Hole #5: A Day in the Life

I don't wear a watch but I always know it's time to get up when the sun starts warming up my tent until it feels like the inside of a microwave popcorn bag. If you're wondering what a day in the life of the Golf Mongolia expedition is like, then here it is.

Breakfast. It's MacCereal of course. It comes in little packets that have an American flag and a bald eagle on the front. It's all natural - just dehydrated milk, sugar, and tiny rice and corn flakes. It's meant to be eaten warm but I can't be bothered heating up water that early in the morning so I just eat it cold. I love the name MacCereal, but it's not even close to the best name I've seen in Mongolia. There's a hamburger restaurant in Ulaan Baatar with golden arches in the shape of an "M", with yellow letters on a red background spelling out the name MonRonald's.

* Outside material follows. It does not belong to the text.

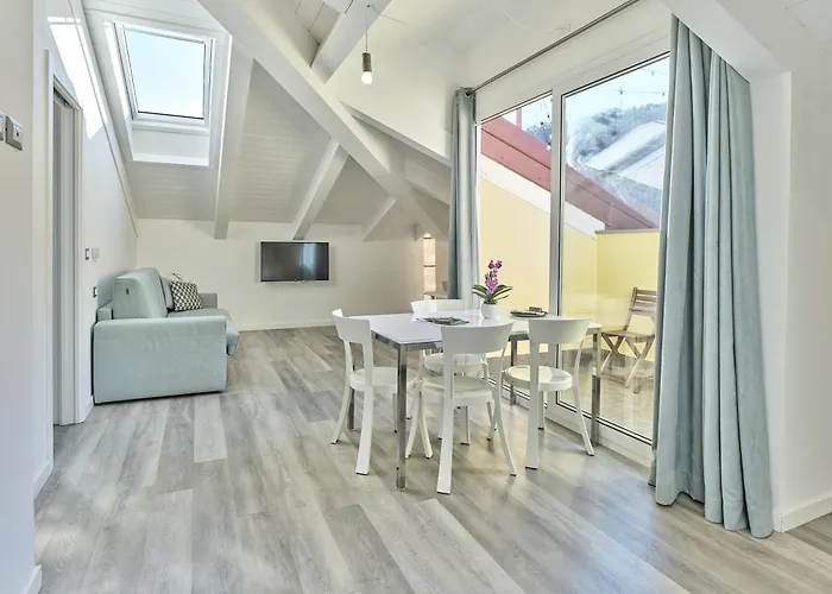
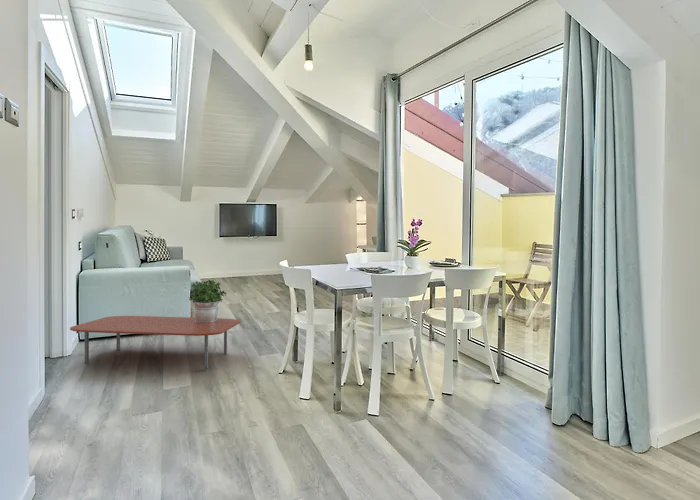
+ coffee table [69,315,241,370]
+ potted plant [188,279,227,323]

The sun always puts in a full day's work in Mongolia. It gets up early and doesn't retire until around 10:00 PM, beating relentlessly all day. There are no trees on the steppe. Not one. There's nowhere to run and nowhere to hide from the brutality of the solar rays. I tried setting up my tent one mid-afternoon, but the "greenhouse effect" was so great it would have made Al Gore dance the merengue.

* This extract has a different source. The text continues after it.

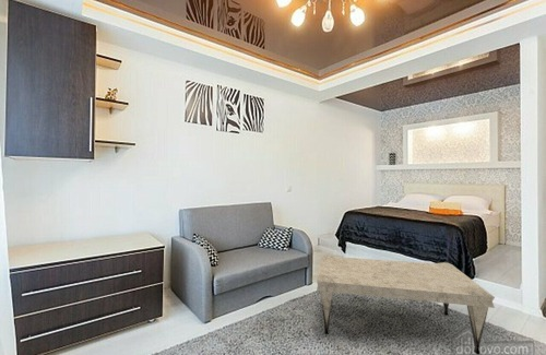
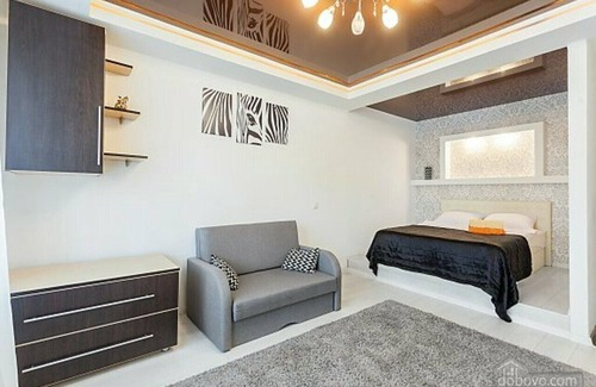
- coffee table [316,253,496,355]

Survival on the steppe boils down to water. "It's the water, stupid" would be the politicians' slogan if there were anyone to hear them out there. I obsess about water all day, calculating and recalculating how much I've used divided by how far I've traveled. I always come up with the same answer: I'll never make it to the next town. That little plastic water bottle sings its Siren song to me all day. It would be no problem for me to guzzle down two liters in one go, but instead I take these tiny sips and swirl them in my mouth, rationing every drop. This usually leaves me unsatisfied and one minute later I'm thirsty again. I've always been idealistic, but today I think I'd trade world peace for a pitcher of lemonade with floating ice cubes.

I spot a ger in the distance. The traditional Mongolian home, a round, white canvas and felt tent, popping out of the steppe like a single barnacle on a ship's hull. I know it'll be worth the effort to sidetrack over there and, quite frankly, I don't have a choice. My typical ger conversation using my limited Mongolian usually goes something like this:

Andre: Hello

Mongolians: Hello, where are you going and what are you doing?

Andre: Today, it's hot.

Mongolians: Yeah, it's hot. Where are you coming from?

Andre: I'm going to Ulaan Baatar.

Mongolians: Aren't there any trucks or jeeps?

Andre: I like to walk.

This is such a lame answer that it's usually followed by a period of silence where the Mongolians look at each other with strange expressions of bewilderment on their faces. I break the silence by saying "Do you have any water?" This usually gets me invited into the ger for some hot, milky tea. Not exactly the lemonade I was dreaming of but it quenches the thirst nevertheless.

After I'm finished telling them my name, age, nationality, marital status, family background, and profession, one of the adults usually sends the kids to fill up my water bottles. Every ger has a barrel of water next to it. I don't know where this water comes from and, to tell you the truth, I really don't want to know.

Some time during the day, I'll come across a truck parked by the side of the road and the truck drivers always wave at me to come over and see them. The trucks are usually hauling some kind of livestock and today it's camels and horses. In case you're interested, I learned that a horse costs about $80, and you can walk off into the sunset with Joe camel for about $200. I climb into the front seat of the truck and there are now five of us in there. One of the men pulls out a cardboard box from behind the seat that's filled with dried meat, bones, and scraps of bread. The five of us reach into the box with our dirty, greasy hands and tear off pieces of meat. I never would have guessed that cold, fatty mutton could have made me so happy.

I've gotten better at finding the golf ball after I hit it. I mark the line like a Labrador Retriever and then count my steps. The counting is sort of like meditation to me and keeps my mind from singing the bad Pop songs that always pop into my head. I'd like to pop Robbie Williams and Enrique Iglesias in the head for making such horrible music that sticks in my head, like the horse dung on my boots.

It's finally cooling off and I decide to stop for the day. The trick is setting up the tent fast enough so that the flies don't get inside. As I dive into my portable home, I notice that the combination of dust and sweat from the day has created a layer of filth on my legs thicker than Tammy Faye's makeup. There will be no shower today, however, or for many days to come.

When the sun decides to tuck itself over the horizon, it cools off fast. It actually feels good to climb into my sleeping bag. This is the part of the day when I feel most optimistic, and as I lie there in my tent, the optimism generates enough confidence in me to know that I can get up again tomorrow and do it all over again.